UNM Hospital was the first Albuquerque hospital to earn Baby-Friendly designation. That means our ;team of International Board-Certified Lactation Consultants are ready to support you in learning how to successfully breastfeed your baby.

Our board-certified lactation consultants and certified nurse midwives will guide and encourage you from baby's first feeding to using a breast pump. The Baby-Friendly initiative was created by the World Health Organization and UNICEF to promote breastfeeding and mother-baby bonding.

To meet with a lactation consultant, call 505-272-0480.

Benefits of Breastfeeding

Breastfeeding is good for you and your baby. For you, breastfeeding can help reduce the risk of breast and ovarian cancers, depression and heart disease. For baby, it reduces the risk of developing infections, allergies, diabetes and more. Read more in English [PDF], Spanish [PDF], Vietnamese [PDF].

Breastfeeding also offers skin-to-skin contact between you and the baby. This snuggle time encourages mother-baby bonding and has proven health benefits. Learn more in English [PDF], Spanish [PDF] or Vietnamese [PDF].

If your newborn is healthy, keep your infant at your bedside at UNMH to learn how to respond to his or her needs, identify feeding cues and cuddle to help soothe and warm your baby. Your private room has a built-in guest bed allowing your partner or loved one to spend precious time with your baby, too.
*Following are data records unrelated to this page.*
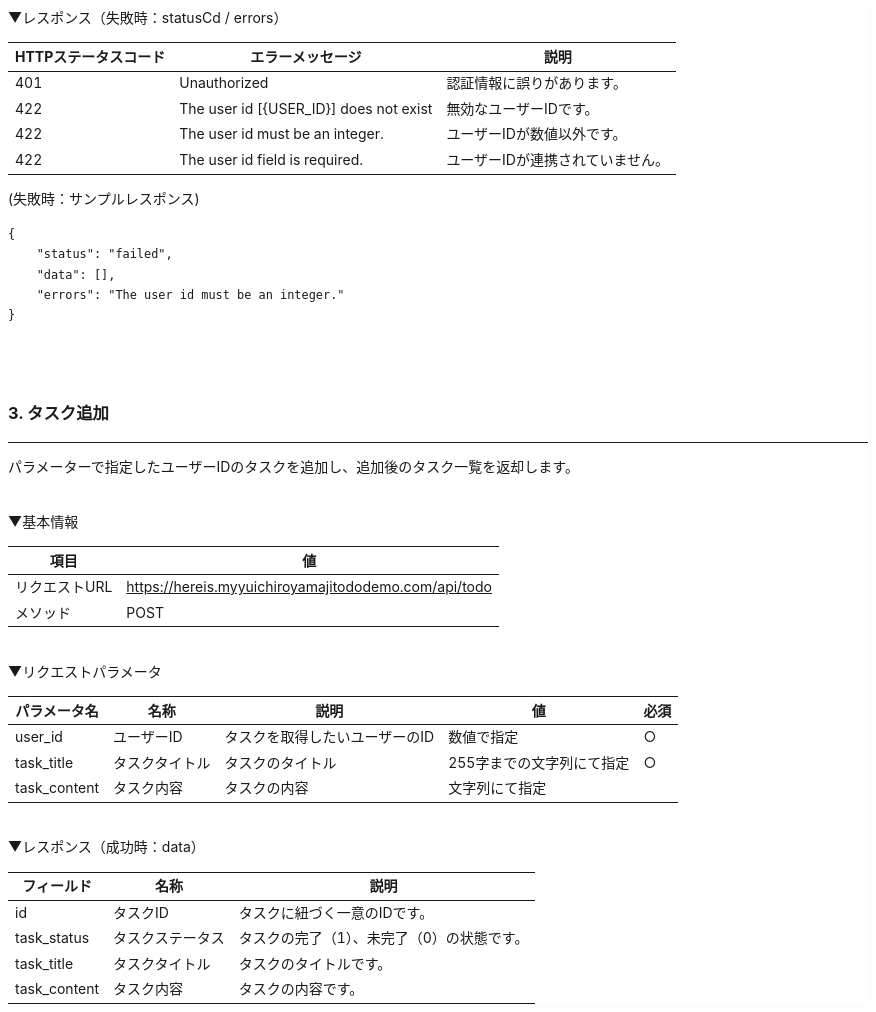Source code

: ▼レスポンス（失敗時：statusCd / errors）

|HTTPステータスコード|エラーメッセージ|説明|
|--|--|--|
|401|Unauthorized|認証情報に誤りがあります。|
|422|The user id [{USER_ID}] does not exist|無効なユーザーIDです。|
|422|The user id must be an integer.|ユーザーIDが数値以外です。|
|422|The user id field is required.|ユーザーIDが連携されていません。|

(失敗時：サンプルレスポンス)
```
{
    "status": "failed",
    "data": [],
    "errors": "The user id must be an integer."
}
```

<br>
<br>

### 3. タスク追加
---
パラメーターで指定したユーザーIDのタスクを追加し、追加後のタスク一覧を返却します。

<br>
▼基本情報
<br>

|項目|値|
|--|--|
|リクエストURL|https://hereis.myyuichiroyamajitododemo.com/api/todo|
|メソッド|POST|


<br>
▼リクエストパラメータ
<br>

|パラメータ名|名称|説明|値|必須|
|--|--|--|--|--|
|user_id|ユーザーID|タスクを取得したいユーザーのID|数値で指定|○|
|task_title|タスクタイトル|タスクのタイトル|255字までの文字列にて指定|○|
|task_content|タスク内容|タスクの内容|文字列にて指定||

<br>
▼レスポンス（成功時：data）

|フィールド|名称|説明|
|--|--|--|
|id|タスクID|タスクに紐づく一意のIDです。|
|task_status|タスクステータス|タスクの完了（1）、未完了（0）の状態です。|
|task_title|タスクタイトル|タスクのタイトルです。|
|task_content|タスク内容|タスクの内容です。|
Even if your infant needs to stay in the newborn intensive care unit, we’ll help you get to his or her bedside. We’ll also assist you in pumping breast milk and providing it to your baby.

How UNM Helps Moms Breastfeed

Our lactation team follows these Baby-Friendly steps to help you succeed in breastfeeding:

  1. Communicate a written breastfeeding policy to all health care staff regularly.
  2. Train all health care staff on how to implement this policy.
  3. Inform women during pregnancy about the benefits and management of breastfeeding.
  4. Help new moms initiate breastfeeding within one hour of birth.
  5. Show women how to breastfeed and maintain lactation, even if you’re separated from your infant.
  6. Feed infants only breast milk, unless medically indicated.
  7. Practice rooming in, which allows you and your infant to remain together 24 hours a day.
  8. Encourage breastfeeding on demand.
  9. Refrain from allowing breastfeeding infants to use pacifiers or artificial nipples.
  10. Foster breastfeeding support groups and refer new moms to them when they leave the hospital.

Get expert tips on how to breastfeed: English [PDF], Spanish [PDF] and Vietnamese [PDF].

Get Support at the Lactation Clinic

During pregnancy or after birth, ask our lactation experts how to:

  • Position and latch your baby.
  • Produce enough milk.
  • Nurse more comfortably.
  • Breast-feed after a C-section.
  • Nurse a premature, sick or special-needs infant.
  • Use a breast pump.
  • Introduce solid foods when your baby is six months old.
  • Wean your baby.

The lactation clinic is open Monday through Saturday. Invite your partner or loved one to appointments, which typically last 45 to 60 minutes. Interpreter services are available.